___ Brano da leggere

Quanta gavetta, impegno e determinazione per raggiungere il sogno tanto ambito, frutto di quella passione indispensabile e alla base del lavoro che più si ama. E per molti  è proprio quest’ultimo il risultato più soddisfacente: realizzarsi, facendo quotidianamente ciò che da piccoli è stato il desiderio e l’aspirazione più grande.

E la radio centra in pieno quest’obiettivo. Chi ora trasmette all’interno di contesti abbastanza importanti ricorderà sicuramente i primi tempi in cui magari tutto era nato per gioco, diventato poi lavoro a tutti gli effetti con i suoi pro e contro. Probabilmente più pro.

C’è un indubbio privilegio a trasmettere in emittenti nazionali, a dirlo sono gli stessi addetti ai lavori, a questo però non deve corrispondere il raggiungimento di un traguardo.

Abbiamo spesso affermato che crescere e rinnovarsi professionalmente, magari cambiando emittenti, potrebbe risultare utile per mettere in pratica le proprie potenzialità e quindi rapportasi a situazioni sempre nuove e utili nel corso del percorso artistico.

______
___ Contenuto dei dati

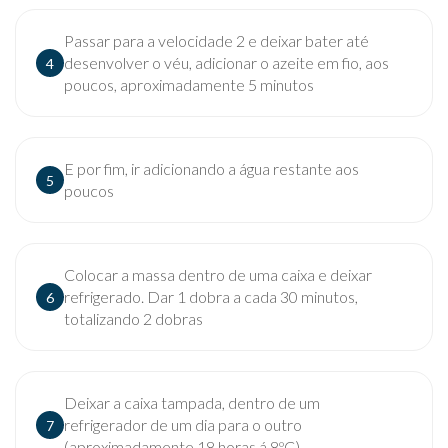
Passar para a velocidade 2 e deixar bater até
desenvolver o véu, adicionar o azeite em fio, aos
4
poucos, aproximadamente 5 minutos
E por fim, ir adicionando a água restante aos
5
poucos
Colocar a massa dentro de uma caixa e deixar
refrigerado. Dar 1 dobra a cada 30 minutos,
6
totalizando 2 dobras
Deixar a caixa tampada, dentro de um
refrigerador de um dia para o outro
7
(aproximadamente 18 horas á 8ºC)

______

* Serie di esercizi:
(a) Nel brano sulla radio, chi afferma che trasmettere in emittenti nazionali è un indubbio privilegio?
(b) Ricopia parola per parola il brano sulla radio da "E la radio centra" fino a "del percorso artistico." compreso.

* Soluzioni:
(a) Gli stessi addetti ai lavori.

(b)
E la radio centra in pieno quest’obiettivo. Chi ora trasmette all’interno di contesti abbastanza importanti ricorderà sicuramente i primi tempi in cui magari tutto era nato per gioco, diventato poi lavoro a tutti gli effetti con i suoi pro e contro. Probabilmente più pro.

C’è un indubbio privilegio a trasmettere in emittenti nazionali, a dirlo sono gli stessi addetti ai lavori, a questo però non deve corrispondere il raggiungimento di un traguardo.

Abbiamo spesso affermato che crescere e rinnovarsi professionalmente, magari cambiando emittenti, potrebbe risultare utile per mettere in pratica le proprie potenzialità e quindi rapportasi a situazioni sempre nuove e utili nel corso del percorso artistico.